==== Dataset excerpts ====

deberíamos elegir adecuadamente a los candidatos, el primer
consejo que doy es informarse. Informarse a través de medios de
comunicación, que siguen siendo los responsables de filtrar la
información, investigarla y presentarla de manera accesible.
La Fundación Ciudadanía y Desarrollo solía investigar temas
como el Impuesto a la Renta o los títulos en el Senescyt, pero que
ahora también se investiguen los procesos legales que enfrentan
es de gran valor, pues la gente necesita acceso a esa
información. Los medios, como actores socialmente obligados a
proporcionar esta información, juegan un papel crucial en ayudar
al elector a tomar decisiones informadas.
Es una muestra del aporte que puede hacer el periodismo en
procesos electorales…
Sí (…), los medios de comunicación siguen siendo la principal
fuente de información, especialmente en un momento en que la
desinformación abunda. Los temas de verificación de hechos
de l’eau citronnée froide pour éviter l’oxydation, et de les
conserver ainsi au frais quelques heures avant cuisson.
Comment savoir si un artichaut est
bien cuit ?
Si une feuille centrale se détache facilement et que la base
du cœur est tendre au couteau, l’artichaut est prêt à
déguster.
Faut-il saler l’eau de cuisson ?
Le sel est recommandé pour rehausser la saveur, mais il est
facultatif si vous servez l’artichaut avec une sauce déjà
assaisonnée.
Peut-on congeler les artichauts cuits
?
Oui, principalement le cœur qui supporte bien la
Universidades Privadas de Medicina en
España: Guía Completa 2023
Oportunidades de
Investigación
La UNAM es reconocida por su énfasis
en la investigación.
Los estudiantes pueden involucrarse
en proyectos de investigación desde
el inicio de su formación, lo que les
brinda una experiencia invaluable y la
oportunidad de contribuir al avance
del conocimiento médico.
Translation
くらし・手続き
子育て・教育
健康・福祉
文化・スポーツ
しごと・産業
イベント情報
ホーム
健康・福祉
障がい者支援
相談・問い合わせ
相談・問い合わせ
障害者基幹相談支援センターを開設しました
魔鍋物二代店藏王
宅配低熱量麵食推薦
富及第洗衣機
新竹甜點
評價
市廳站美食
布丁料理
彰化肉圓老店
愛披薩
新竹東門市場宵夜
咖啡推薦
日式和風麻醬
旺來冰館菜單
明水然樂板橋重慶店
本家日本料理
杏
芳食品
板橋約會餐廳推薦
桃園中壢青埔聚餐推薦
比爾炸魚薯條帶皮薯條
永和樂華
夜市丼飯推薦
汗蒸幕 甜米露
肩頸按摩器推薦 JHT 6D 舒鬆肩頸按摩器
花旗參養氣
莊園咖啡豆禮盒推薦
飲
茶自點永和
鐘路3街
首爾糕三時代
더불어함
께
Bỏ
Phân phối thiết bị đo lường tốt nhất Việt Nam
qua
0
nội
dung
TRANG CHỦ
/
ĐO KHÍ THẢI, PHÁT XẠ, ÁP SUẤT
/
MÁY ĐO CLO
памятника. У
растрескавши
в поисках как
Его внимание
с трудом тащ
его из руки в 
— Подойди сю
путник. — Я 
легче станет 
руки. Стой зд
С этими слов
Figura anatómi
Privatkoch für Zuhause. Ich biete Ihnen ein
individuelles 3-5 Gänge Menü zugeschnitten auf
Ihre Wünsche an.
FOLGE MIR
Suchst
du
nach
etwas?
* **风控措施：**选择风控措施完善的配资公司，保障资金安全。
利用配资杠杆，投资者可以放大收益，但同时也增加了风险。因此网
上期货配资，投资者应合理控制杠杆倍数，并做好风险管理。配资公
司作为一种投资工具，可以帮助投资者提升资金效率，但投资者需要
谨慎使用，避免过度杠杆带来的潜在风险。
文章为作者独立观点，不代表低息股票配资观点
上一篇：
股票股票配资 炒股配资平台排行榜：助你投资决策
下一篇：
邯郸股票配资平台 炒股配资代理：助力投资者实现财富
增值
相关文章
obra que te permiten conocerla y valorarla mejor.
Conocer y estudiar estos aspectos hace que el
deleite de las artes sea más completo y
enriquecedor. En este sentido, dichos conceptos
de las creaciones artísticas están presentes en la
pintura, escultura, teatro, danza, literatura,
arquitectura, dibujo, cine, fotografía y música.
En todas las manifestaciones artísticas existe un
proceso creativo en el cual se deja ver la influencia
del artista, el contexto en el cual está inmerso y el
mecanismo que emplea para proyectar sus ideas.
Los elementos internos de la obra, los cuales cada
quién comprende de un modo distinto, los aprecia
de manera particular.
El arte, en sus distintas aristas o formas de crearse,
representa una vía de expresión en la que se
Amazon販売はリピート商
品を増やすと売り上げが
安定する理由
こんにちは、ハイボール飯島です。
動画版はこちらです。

====

■ Job item
The expected answer is an exact copy of the lines above, beginning at the line with "Ihre Wünsche an." and ending at the line with "En todas las", with both ends in.

■ Task response
Ihre Wünsche an.
FOLGE MIR
Suchst
du
nach
etwas?
* **风控措施：**选择风控措施完善的配资公司，保障资金安全。
利用配资杠杆，投资者可以放大收益，但同时也增加了风险。因此网
上期货配资，投资者应合理控制杠杆倍数，并做好风险管理。配资公
司作为一种投资工具，可以帮助投资者提升资金效率，但投资者需要
谨慎使用，避免过度杠杆带来的潜在风险。
文章为作者独立观点，不代表低息股票配资观点
上一篇：
股票股票配资 炒股配资平台排行榜：助你投资决策
下一篇：
邯郸股票配资平台 炒股配资代理：助力投资者实现财富
增值
相关文章
obra que te permiten conocerla y valorarla mejor.
Conocer y estudiar estos aspectos hace que el
deleite de las artes sea más completo y
enriquecedor. En este sentido, dichos conceptos
de las creaciones artísticas están presentes en la
pintura, escultura, teatro, danza, literatura,
arquitectura, dibujo, cine, fotografía y música.
En todas las manifestaciones artísticas existe un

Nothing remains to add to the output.